### Exercise
For the records that follow, restate each one word for word and leave the images behind.

------------------------------

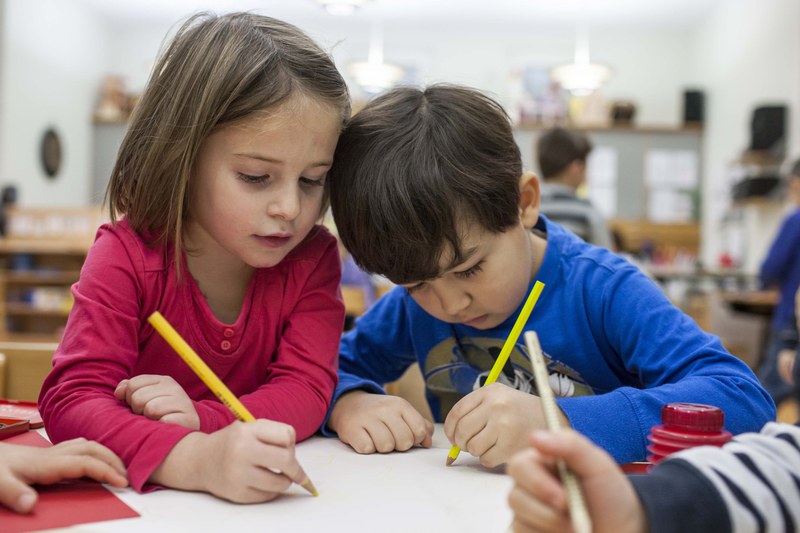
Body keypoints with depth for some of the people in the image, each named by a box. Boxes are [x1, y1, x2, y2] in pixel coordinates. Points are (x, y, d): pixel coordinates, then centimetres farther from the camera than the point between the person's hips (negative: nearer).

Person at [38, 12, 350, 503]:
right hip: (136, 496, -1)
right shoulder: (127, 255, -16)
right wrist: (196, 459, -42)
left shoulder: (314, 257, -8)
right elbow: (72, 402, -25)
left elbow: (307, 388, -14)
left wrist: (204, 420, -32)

------------------------------

### Result of the exercise
Body keypoints with depth for some of the people in the image, each named by a box. Boxes are [x1, y1, x2, y2] in pixel coordinates. Points are (x, y, d): pixel coordinates, then centimetres farther from the camera than the point between the person's hips (negative: nearer).

Person at [38, 12, 350, 503]:
right hip: (136, 496, -1)
right shoulder: (127, 255, -16)
right wrist: (196, 459, -42)
left shoulder: (314, 257, -8)
right elbow: (72, 402, -25)
left elbow: (307, 388, -14)
left wrist: (204, 420, -32)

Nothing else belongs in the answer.